The practical meaning of the concept of "pressure" is that it is a specific power characteristic - the load per unit area. Any object surrounding us is sure to “lean”, presses on any surface - a table, window sill, stand, road. But how to determine who presses harder on the road - a tank or a person walking along it? This is where the concept of the physical quantity “pressure” helps, which is calculated on the basis of other physical quantities. To do this, determine the weight of the object and the area of ​​its support. Divide the weight by area and get the pressure value - the fraction of weight per unit area, say, a square centimeter. Now we can say with confidence who is more “pushing”.
And now, who was the first to propose that the “column” of air with an area of ​​one square centimeter and a height of 100 km, not so say the height of the earth’s atmosphere, is called atmospheric pressure. If we take the sea level as the zero value of the height, then the numerical value of the atmospheric pressure Ratm, it is also called barometric, will be about 1 kgf / cm2. It so happened historically that this remarkable physical quantity is one atmosphere equal to 1 kgf / cm2. - has several prototypes. In particular, the measurement option in millimeters of mercury is widely used - 1 atmosphere is 760 mm Hg. At different heights from the Earth, the “squeezing” column of air is different, and the pressure measured by the barometer changes with altitude. For example, at an altitude of 5 km, the barometric pressure is 405 mm Hg.
Other variations of the pressure name are classified by their ratio to barometric. So, for example, a pressure gauge widely used in engineering is measuring overpressure. The definition just sounds like that excess pressure is considered to be in the range above the barometric pressure and is designated Rati. In technical applications, it is precisely overpressure that is most often measured.
Or maybe the pressure is less than atmospheric? Of course, in this case it is also called vacuum gauge. Absolute vacuum - a pressure equal to absolute zero - does not happen less. Therefore, if we take it as a reference point, then any pressure greater than zero is called absolute, it changes from zero to any value, and it is labeled Rabs.
How to calculate the excess pressure?
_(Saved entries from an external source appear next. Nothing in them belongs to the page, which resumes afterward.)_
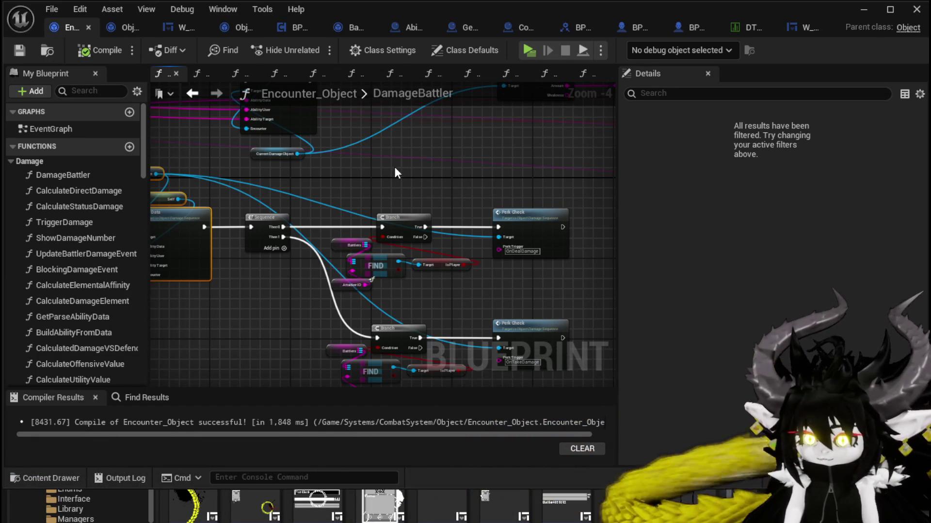
pyautogui.moveTo(394, 164)
pyautogui.mouseDown()
pyautogui.moveTo(399, 181)
pyautogui.moveTo(480, 206)
pyautogui.mouseUp()
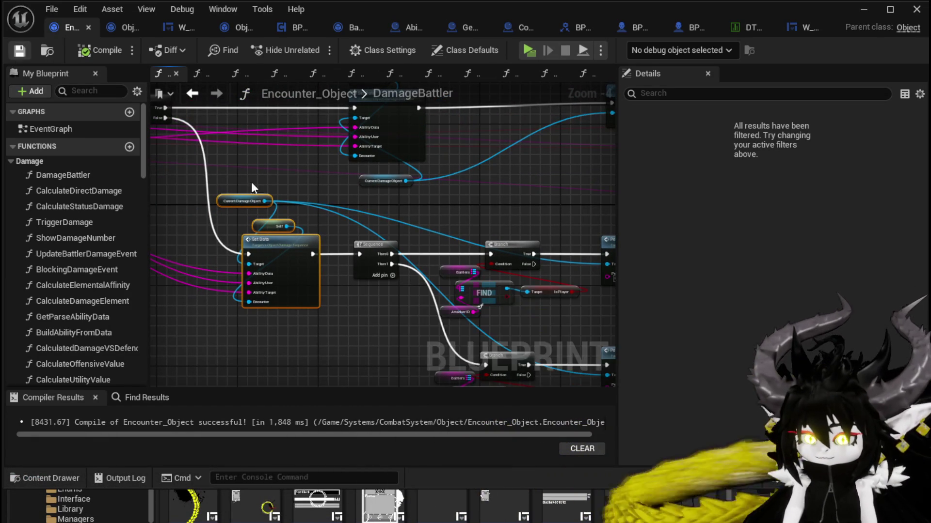
pyautogui.moveTo(289, 226)
pyautogui.mouseDown()
pyautogui.moveTo(318, 210)
pyautogui.moveTo(339, 226)
pyautogui.mouseUp()
pyautogui.scroll(2, 342, 327)
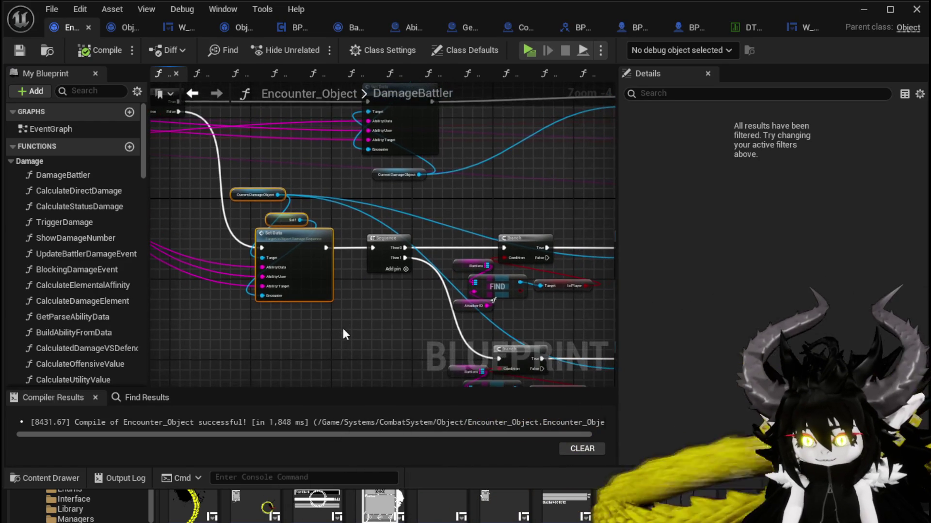
pyautogui.scroll(1, 311, 218)
pyautogui.moveTo(315, 211)
pyautogui.mouseDown()
pyautogui.moveTo(395, 239)
pyautogui.moveTo(304, 228)
pyautogui.moveTo(313, 263)
pyautogui.moveTo(300, 255)
pyautogui.mouseUp()
pyautogui.scroll(-1, 304, 228)
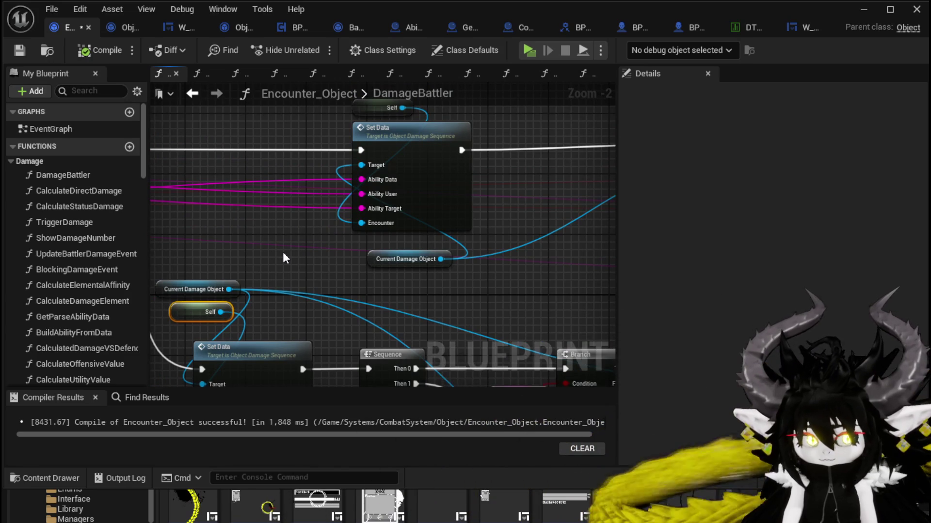
pyautogui.scroll(-1, 283, 252)
pyautogui.scroll(-2, 427, 270)
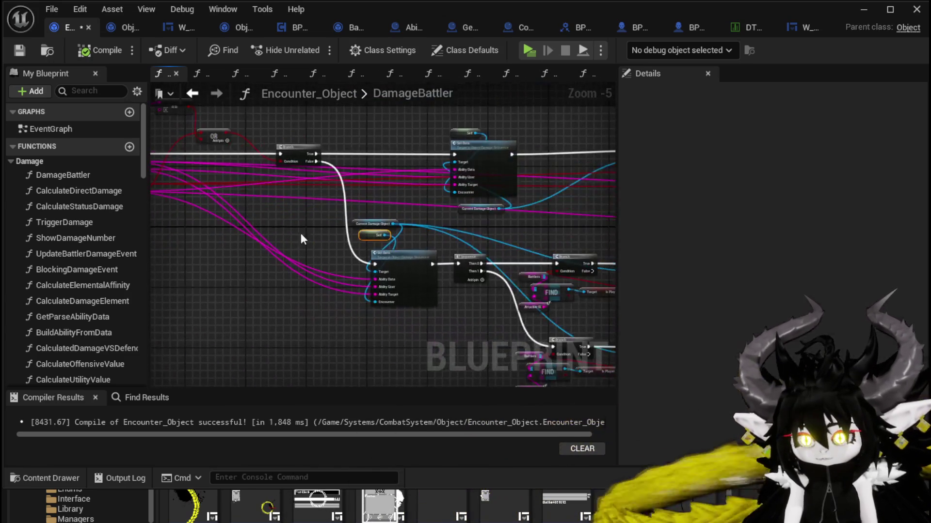
pyautogui.scroll(2, 226, 230)
pyautogui.moveTo(226, 230)
pyautogui.mouseDown()
pyautogui.moveTo(367, 226)
pyautogui.moveTo(307, 211)
pyautogui.mouseUp()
The formula for calculating the absolute pressure is:
Rabs = Ratm + Rati
Hence, it is not difficult to calculate the excess pressure as the difference:
Rati = Rabs - Ratm
Unfortunately, a pressure that has a simple analytical expression has such a huge number of units of measurement that only specialists can understand it. The most applicable of them is bar, pascal, kg / cm2. and their derivatives with the prefixes mega, hecto, gig.
In the C system, the unit of pressure, Pascal, is a force of one Newton per square meter. By itself, n / m square. such a small value that its derivative bar, which is approximately 100 kilopascals or 750 mm Hg, is used in practice, i.e. almost 1 kg / cm2 Here it is, the circle is closed - we again came to a beautiful and poetic unit of pressure - the atmosphere. True, in this case it is called the “technical atmosphere”, and this unit is often, from the old memory, measured overpressure. A full list of correspondence of pressure units used in different areas takes a page of long text.
So, a simple and understandable pressure grew into a tangled labyrinth of its own units of measurement. But there is no reason to worry - there is always a guide at hand or ... the Internet.